We’ve explored a respectable swath of the eateries in Seattle these past six months, everything from food truck vendors to lunch counters, bakers, a chocolate factory, and German tavern fare. We’ve also pursued ethnic food from local Indian buffets to authentic Chinese food and Ethiopian shared plates (injera, mmm). So we jumped at the chance to have dinner at an upscale classic French restaurant, Le Gourmand in Ballard. Susanne made our reservation, since attempting to dine there as a walk-in is a long shot at best, and we drove over on a typically cold, rainy early winter Seattle evening.
The room was done in shades of white, with accents of color and whimsy dotted throughout, the most notable of which were puppets on the wall and which I was glad to have been seated in such a way that I did not face them. I suppose I’m easily distracted, and given how most of the food tasted, I was happy for the opportunity not to defray my attention.
Le Gourmand has a tasting menu for a reasonable price, but that wasn’t our mood that night, so we went with a less robust approach, sharing an appetizer and each eating our own entree. We began with sheep cheese blintzes, served neatly side by side and mingled with a fresh burst of chive and butter. The restaurant was ahead of the curve of locavorism and sustainably grown or produced food, and this is only evident now in that they don’t overtout this distinction. The blintzes disappeared quickly, as they were perfectly crisped on the outside while warmed through.

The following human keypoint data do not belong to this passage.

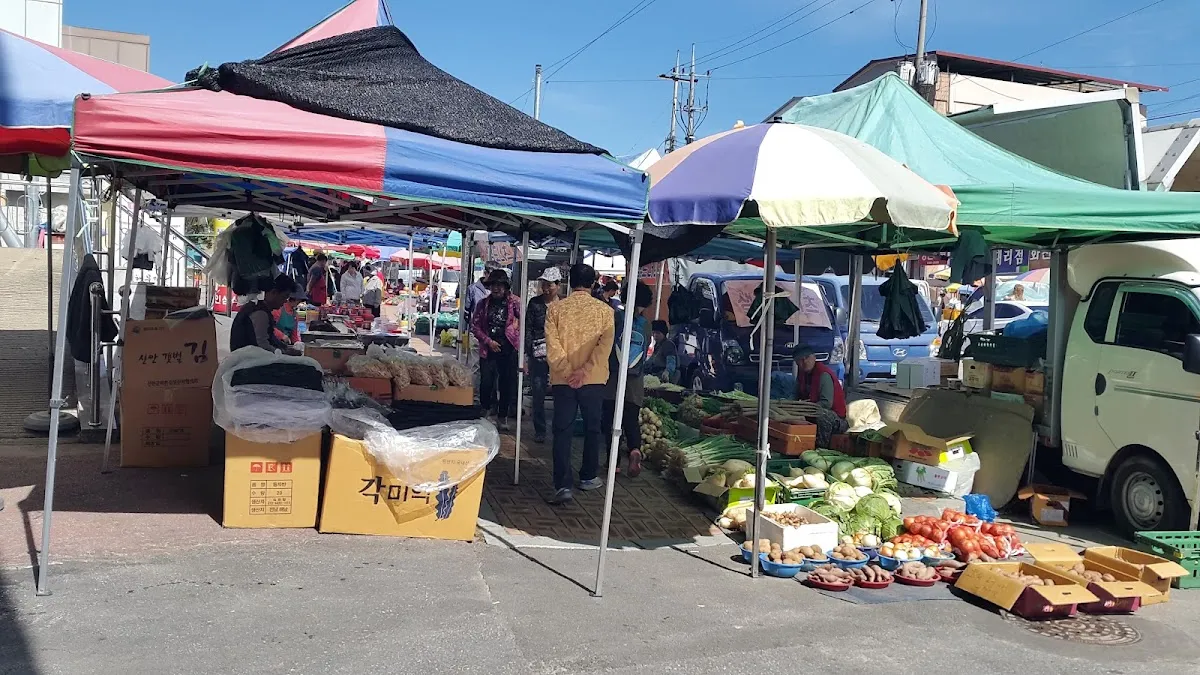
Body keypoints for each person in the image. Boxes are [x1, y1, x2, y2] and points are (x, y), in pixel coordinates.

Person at [545, 263, 614, 505]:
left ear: (569, 282)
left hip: (563, 381)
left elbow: (552, 347)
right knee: (593, 429)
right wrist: (583, 372)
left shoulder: (555, 310)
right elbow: (603, 348)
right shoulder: (605, 311)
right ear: (593, 283)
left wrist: (568, 372)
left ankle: (562, 484)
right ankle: (588, 476)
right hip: (593, 380)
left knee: (562, 431)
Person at [601, 281, 652, 478]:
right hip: (635, 383)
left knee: (611, 422)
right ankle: (635, 450)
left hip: (613, 380)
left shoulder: (617, 317)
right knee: (630, 420)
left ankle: (613, 462)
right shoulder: (646, 325)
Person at [471, 269, 521, 430]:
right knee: (486, 382)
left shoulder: (515, 303)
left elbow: (524, 323)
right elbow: (475, 326)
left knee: (506, 384)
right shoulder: (482, 304)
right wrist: (488, 341)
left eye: (500, 285)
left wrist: (517, 336)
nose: (496, 288)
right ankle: (486, 410)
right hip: (488, 348)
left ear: (506, 287)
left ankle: (502, 416)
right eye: (493, 285)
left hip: (509, 349)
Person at [525, 267, 561, 443]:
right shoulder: (534, 303)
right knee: (538, 392)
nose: (546, 289)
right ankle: (540, 430)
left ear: (558, 286)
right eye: (543, 285)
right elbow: (528, 329)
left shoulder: (564, 306)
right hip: (537, 355)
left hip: (559, 356)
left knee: (560, 393)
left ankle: (559, 429)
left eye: (549, 285)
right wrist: (528, 353)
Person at [793, 344, 847, 447]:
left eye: (807, 358)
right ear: (796, 363)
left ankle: (822, 447)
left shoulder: (823, 374)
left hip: (836, 420)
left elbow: (826, 403)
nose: (805, 362)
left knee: (822, 414)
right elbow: (795, 396)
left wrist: (805, 409)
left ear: (814, 357)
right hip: (810, 410)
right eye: (800, 360)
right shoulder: (802, 374)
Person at [231, 275, 302, 355]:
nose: (285, 301)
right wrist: (283, 352)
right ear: (274, 293)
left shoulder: (263, 310)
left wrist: (286, 348)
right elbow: (262, 345)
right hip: (246, 360)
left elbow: (271, 338)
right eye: (284, 297)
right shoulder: (260, 313)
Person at [644, 319, 678, 384]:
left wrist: (667, 372)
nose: (655, 335)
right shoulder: (658, 345)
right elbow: (651, 361)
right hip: (654, 375)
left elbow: (671, 361)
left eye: (658, 333)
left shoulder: (668, 345)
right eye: (653, 333)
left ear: (664, 333)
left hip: (663, 377)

We’d each chosen a different glass of wine, and while we were disappointed not to see any Oregon pinot noir on the list (Susanne’s favorite, which they had a little of by the bottle), I was more than pleased with a Vincent Girardin from Bourgogne.
We looked around at the other diners, and were a little perplexed at the mix of people who’d joined us at this hour. An older couple, the woman bedecked in a hand-knit Christmas sweater, who seemed to be regulars. A young couple on a romantic encounter who spoke very little to each other, out of awe or something else, and a very loud, chatty woman who arrived on the arm of a man and who wore a to-the-floor length fur coat. It is a brave or ignorant soul who walks the streets of a lefty, PETA-loving city like Seattle in a coat that furry. Or maybe she owns stock in a red paint removal company, I’m not sure.
Service was slow, as there was one waiter for the restaurant. We didn’t mind so much, because the appetizer had lulled us into a persistent state of comfortation. We took rolls served to us that had no fancified presentation whatsoever, and I appreciated the non-pretentiousness of them.
Susanne received a warm plate of roast rabbit leg and loin, served underneath a rustic chop of chanterelle mushrooms, which I imagine grow very well in the west side rainforest. The rabbit was as tender as rabbit gets, and the mushroom sauce earthy and nutty, just as it should be. I’d ordered beef tenderloin served with a thumb of marrow and in a cabernet-pressings sauce, which paired beautifully with my wine. The meat was a touch more cooked than I would have expected with an order for medium-rare, but it was still buttery in texture, and the sauce did a good job of standing out on its own but not wrestling with the flavor of the prime cut of meat.
I’d waffled between the tenderloin and the lamb dish, which changes nightly and was that evening a roast shank. I have a shank preparation recipe I make all the time, so while I’m sure this would have been different—and by different I include “better” in my meaning—I wanted to eat something I don’t typically buy for myself. My only less than positive response about the plate itself was the celeriac, but I’m not a fan of that even on its best day.
Where Le Gourmand seemed to phone it in was with the vegetables, winter kale and cabbage, and red potatoes, all steamed with butter and salt. I have nothing against butter and salt in theory—we just bought fancy black lava flake salt this weekend—but all of the diners were served this vegetable preparation, no matter their entree order. While I also appreciate season-specific food, I imagine a sous chef in the back room can come up with something more interesting for kale, which to me is as versatile as chicken as holding a sauce and not upstaging its friends.
We ended the evening without getting dessert, and perhaps we owed the restaurant a hungrier appetite than we brought with us, but the meal was delightful, and our server was about as enthusiastic as he could be without a ton of TGIF flair buttons on a pair of red suspenders. And by that I mean he was informative, cheery, and authentically interested in us having a good experience.
We appreciated Le Gourmand, and give it two thumbs up for meat eaters. Vegetarians, unfortunately, need not apply. But if any herbivores are considering going over to the dark side, there is a beef tenderloin out there for you.